Meski demikian, Hasanuddin mengingatkan pengunduran diri Kabais tidak boleh berujung pada penghentian proses penegakan hukum. Dia bahkan meminta penyelidikan kasus tetap dilanjutkan secara menyeluruh secara transparan.
Hasanuddin mengingatkan, kasus ini harus diusut hingga terbuka pihak-pihak yang memerintahkan penyerangan itu. Sebagai purnawirawan dengan pangkat akhir mayor jenderal, dia menyebut setiap kegiatan militer diawali dengan perintah atau penjabaran dari perintah tersebut.
”Karena ini di lingkungan TNI, itu harus jelas siapa yang perintah, siapa yang mendapatkan perintah, itu clean and clear, ya. Apa yang dilakukan oleh perwira dan bintara melakukan penyiraman itu harus diusut siapa pemberi perintahnya. Atau setidaknya, ya, atasannya mengetahui rencana itu, termasuk Kabais, begitu ya,” papar Hasanuddin.

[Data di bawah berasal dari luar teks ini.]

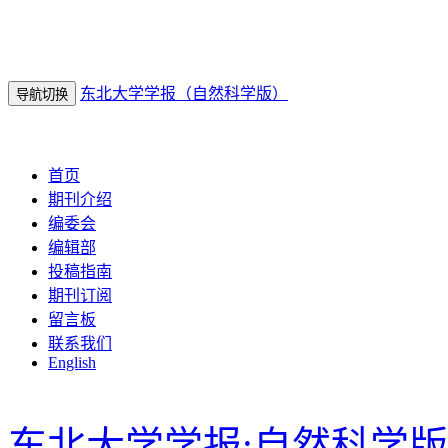
东北大学学报（自然科学版）
导航切换
2026年8月10日 星期一
首页
期刊介绍
编委会
编辑部
投稿指南
期刊订阅
留言板
联系我们
English
东北大学学报:自然科学版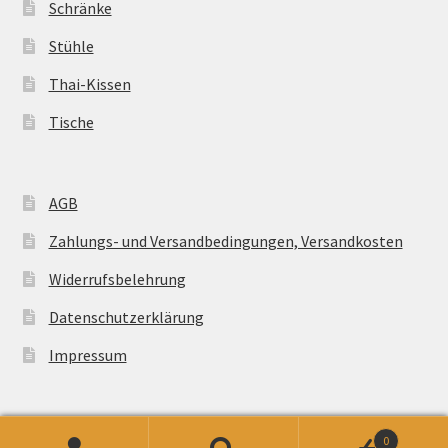
Schränke
Stühle
Thai-Kissen
Tische
AGB
Zahlungs- und Versandbedingungen, Versandkosten
Widerrufsbelehrung
Datenschutzerklärung
Impressum
0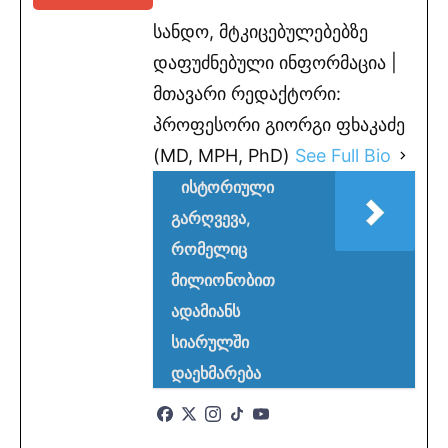
სანდო, მტკიცებულებებზე
დაფუძნებული ინფორმაცია |
მთავარი რედაქტორი:
პროფესორი გიორგი ფხაკაძე
(MD, MPH, PhD)
See Full Bio
ისტორიული
გარღვევა,
რომელიც
მილიონობით
ადამიანს
სიარულში
დაეხმარება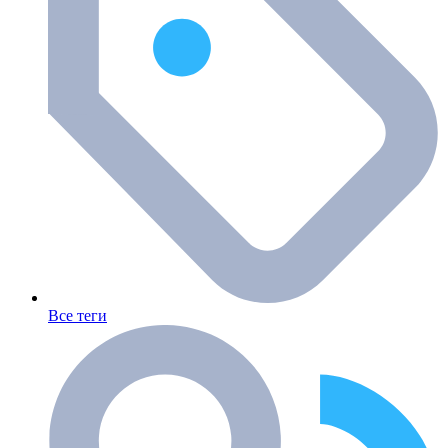
Все теги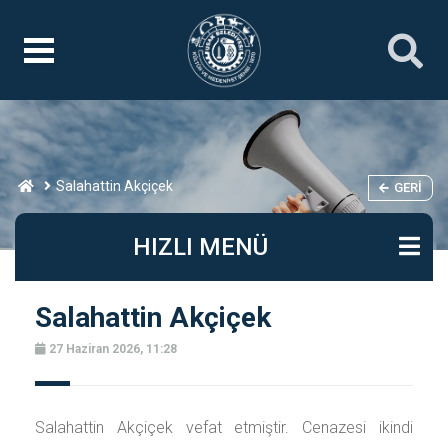
Salahattin Akçiçek
GERI
HIZLI MENÜ
Salahattin Akçiçek
27 Haziran 2026, 11:28
Salahattin Akçiçek vefat etmiştir. Cenazesi ikindi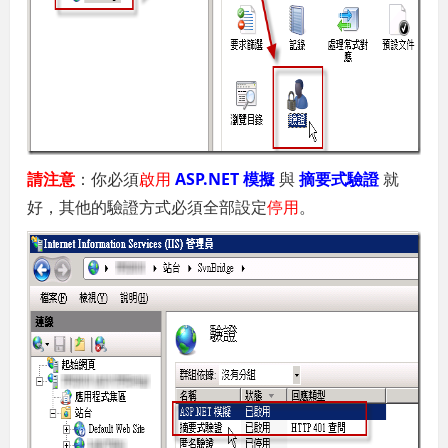
請注意
：你必須
啟用
ASP.NET 模擬
與
摘要式驗證
就
好，其他的驗證方式必須全部設定
停用
。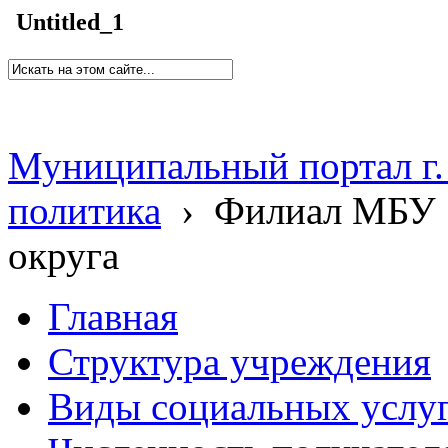
Untitled_1
Муниципальный портал г.
политика
›
Филиал МБУ 
округа
Главная
Структура учреждения
Виды социальных услу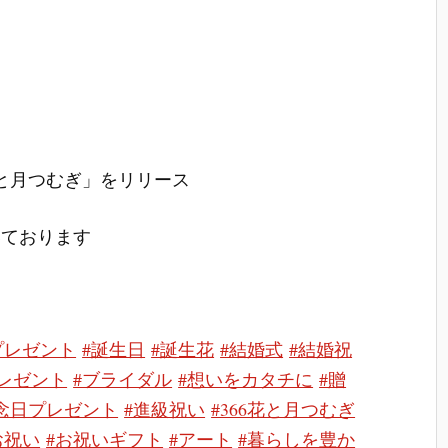
花と月つむぎ」をリリース
いております
！
プレゼント
#誕生日
#誕生花
#結婚式
#結婚祝
レゼント
#ブライダル
#想いをカタチに
#贈
念日プレゼント
#進級祝い
#366花と月つむぎ
お祝い
#お祝いギフト
#アート
#暮らしを豊か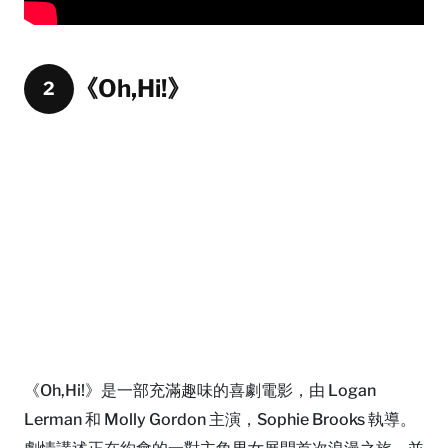
《Oh,Hi!》
2
《Oh,Hi!》是一部充滿趣味的喜劇電影，由 Logan
Lerman 和 Molly Gordon 主演，Sophie Brooks 執導。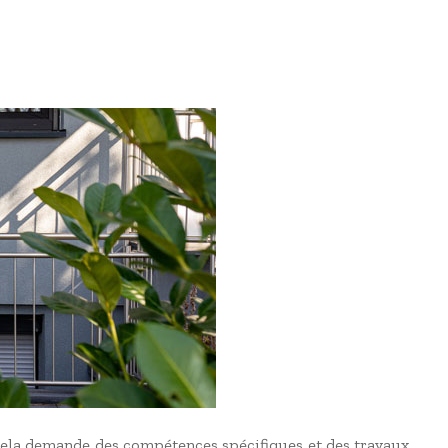
r cela demande des compétences spécifiques et des travaux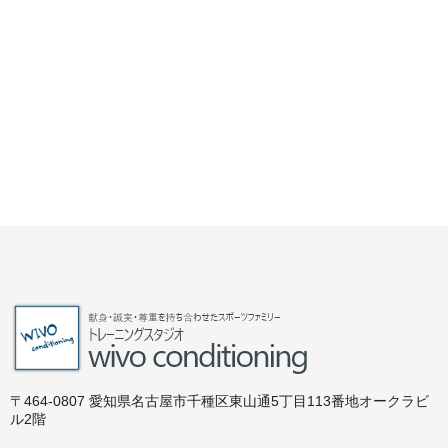
〒464-0807 愛知県名古屋市千種区東山通5丁目113番地オークラビ
ル2階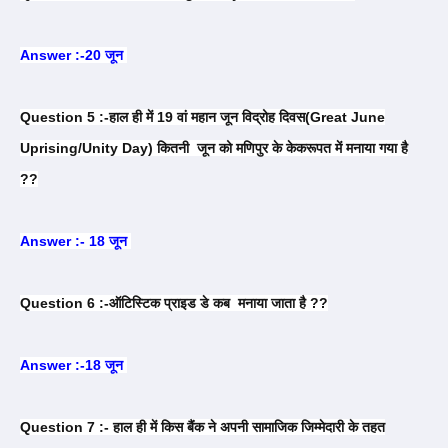
Answer :-20 जून
Question 5 :-हाल ही में 19 वां महान जून विद्रोह दिवस(Great June
Uprising/Unity Day) कितनी जून को मणिपुर के केकरूपत में मनाया गया है
??
Answer :- 18 जून
Question 6 :-ऑटिस्टिक प्राइड डे कब मनाया जाता है ??
Answer :-18 जून
Question 7 :- हाल ही में किस बैंक ने अपनी सामाजिक जिम्मेदारी के तहत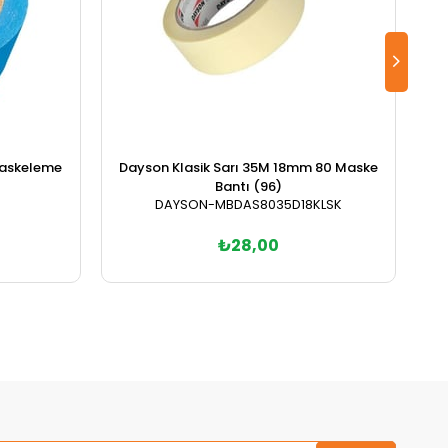
askeleme
Dayson Klasik Sarı 35M 18mm 80 Maske
Da
Bantı (96)
DAYSON-MBDAS8035D18KLSK
₺28,00
Sepete Ekle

Hasanuddin meminta pemerintah untuk terbuka, salah satunya dengan menyampaikan kasus secara berkala kepada publik. Dia mengingatkan, tindakan menutup informasi terkait kasus ini bisa menandakan turunnya demokrasi di negeri ini.
”Itu tergantung niat pemerintah. Ya, memang harus ada kesadaran, dan kalau misalnya pemerintah menutup, ya, itu juga berarti demokrasi kita menurun. Jelas seperti itu,” ujar Hasanuddin.
Sementara itu, Wakil Ketua Komisi I DPR dari Fraksi Partai Golkar Dave Laksono meminta seluruh pihak untuk menghormati proses hukum yang berjalan sekaligus menjaga stabilitas dan wibawa institusi negara.
Mekanisme pertanggungjawaban melalui penyerahan jabatan Kabais ini harus dipastikan tidak hanya berhenti pada aspek personal, tetapi juga momentum evaluasi kelembagaan.
”Agar ke depan tidak terjadi lagi peristiwa serupa yang dapat mencederai kepercayaan masyarakat terhadap institusi pertahanan dan keamanan. Komisi I DPR berkomitmen untuk memastikan bahwa prinsip profesionalisme, akuntabilitas, dan transparansi tetap menjadi landasan dalam setiap kebijakan dan tindakan yang diambil oleh aparat negara,” ujar Dave.